> _WORK REQUEST_:
When a line of the listing below has the string "elbow" in it, copy that line.

> _SUPPLIED MATERIAL_:
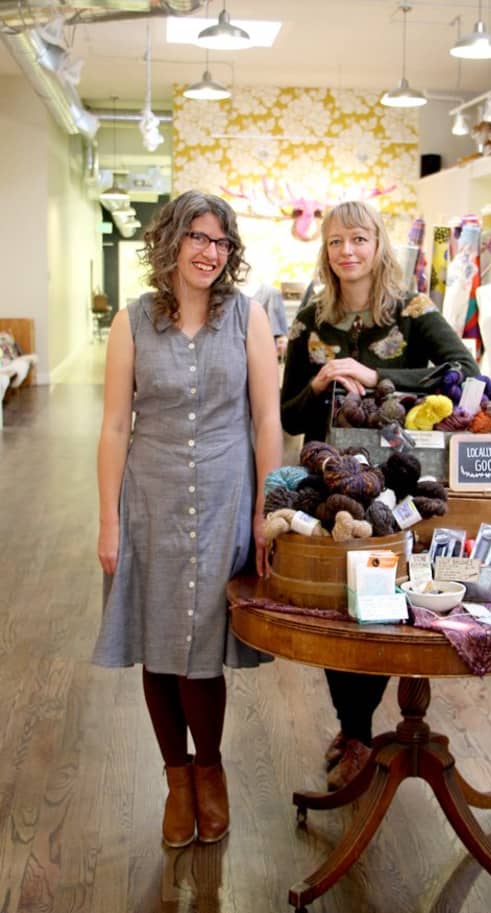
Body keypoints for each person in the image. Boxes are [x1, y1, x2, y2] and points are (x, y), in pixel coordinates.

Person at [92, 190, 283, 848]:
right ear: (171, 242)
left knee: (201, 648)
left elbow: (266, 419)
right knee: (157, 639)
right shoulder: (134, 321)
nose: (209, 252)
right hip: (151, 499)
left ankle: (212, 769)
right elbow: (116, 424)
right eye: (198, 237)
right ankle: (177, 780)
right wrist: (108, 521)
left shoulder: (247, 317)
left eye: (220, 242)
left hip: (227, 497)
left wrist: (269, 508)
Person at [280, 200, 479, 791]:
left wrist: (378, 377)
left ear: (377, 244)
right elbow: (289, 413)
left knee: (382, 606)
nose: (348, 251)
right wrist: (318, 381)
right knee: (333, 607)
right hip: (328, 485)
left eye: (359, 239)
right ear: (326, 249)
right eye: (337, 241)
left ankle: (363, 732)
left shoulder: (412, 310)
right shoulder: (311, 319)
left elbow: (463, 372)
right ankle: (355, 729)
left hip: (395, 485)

==

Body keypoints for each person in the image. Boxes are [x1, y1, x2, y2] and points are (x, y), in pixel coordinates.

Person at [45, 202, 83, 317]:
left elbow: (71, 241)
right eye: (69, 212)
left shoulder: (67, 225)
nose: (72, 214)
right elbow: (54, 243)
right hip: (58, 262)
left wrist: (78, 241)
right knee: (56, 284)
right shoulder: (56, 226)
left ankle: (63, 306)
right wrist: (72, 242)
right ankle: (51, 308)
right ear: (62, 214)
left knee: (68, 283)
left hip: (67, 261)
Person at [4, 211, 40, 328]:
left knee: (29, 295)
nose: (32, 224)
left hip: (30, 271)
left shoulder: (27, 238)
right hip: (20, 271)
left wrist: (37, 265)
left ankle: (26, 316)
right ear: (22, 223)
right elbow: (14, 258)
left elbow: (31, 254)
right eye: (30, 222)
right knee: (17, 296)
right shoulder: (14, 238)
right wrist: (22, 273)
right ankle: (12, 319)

* * *

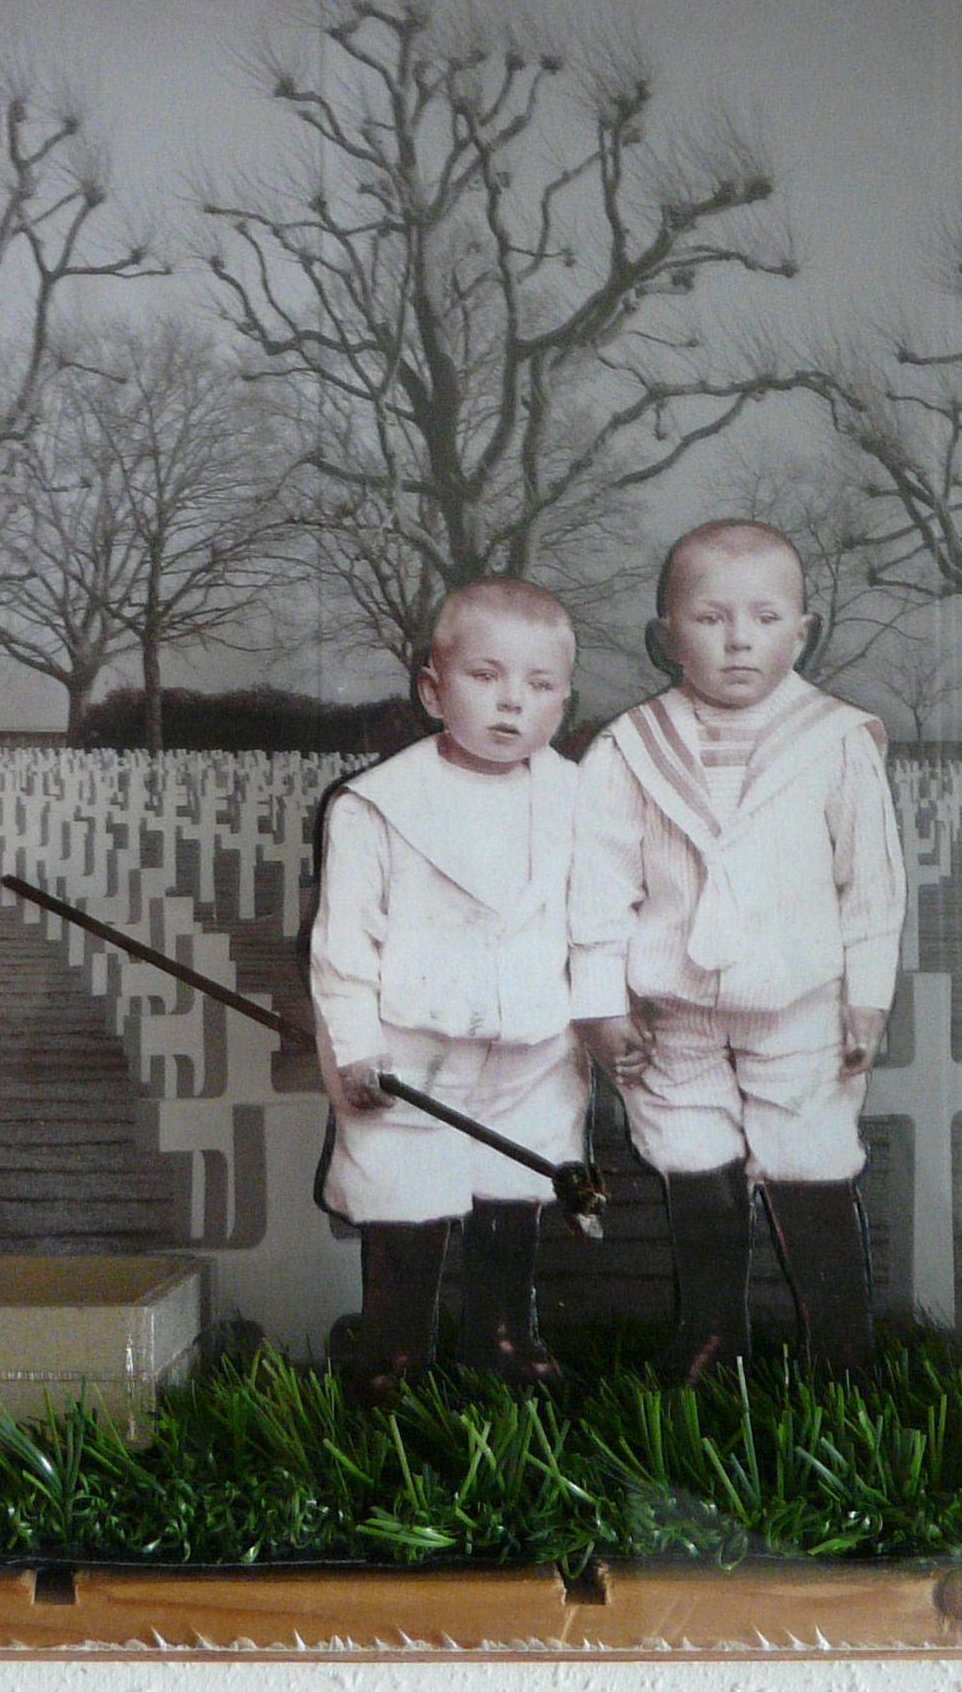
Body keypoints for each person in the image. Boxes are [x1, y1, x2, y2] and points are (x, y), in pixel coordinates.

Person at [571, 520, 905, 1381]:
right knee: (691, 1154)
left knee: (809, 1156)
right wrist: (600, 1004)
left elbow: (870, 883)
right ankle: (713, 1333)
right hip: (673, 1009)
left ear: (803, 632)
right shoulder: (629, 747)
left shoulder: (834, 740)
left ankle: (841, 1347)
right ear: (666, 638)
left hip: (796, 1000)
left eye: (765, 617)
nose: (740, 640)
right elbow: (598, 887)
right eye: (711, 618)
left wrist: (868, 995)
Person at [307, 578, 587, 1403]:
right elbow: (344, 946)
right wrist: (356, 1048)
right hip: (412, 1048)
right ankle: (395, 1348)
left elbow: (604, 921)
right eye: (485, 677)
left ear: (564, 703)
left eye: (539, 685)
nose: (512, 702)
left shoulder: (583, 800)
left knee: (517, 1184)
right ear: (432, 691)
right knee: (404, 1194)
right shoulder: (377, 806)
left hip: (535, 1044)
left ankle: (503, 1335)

> _PROBLEM SOLUTION_:
left elbow: (266, 419)
right elbow: (116, 424)
right elbow: (289, 413)
left elbow: (463, 372)
left elbow: (71, 241)
right elbow: (54, 243)
right elbow: (14, 258)
left elbow: (31, 254)
left elbow: (870, 883)
right elbow: (598, 887)
right elbow: (344, 946)
left elbow: (604, 921)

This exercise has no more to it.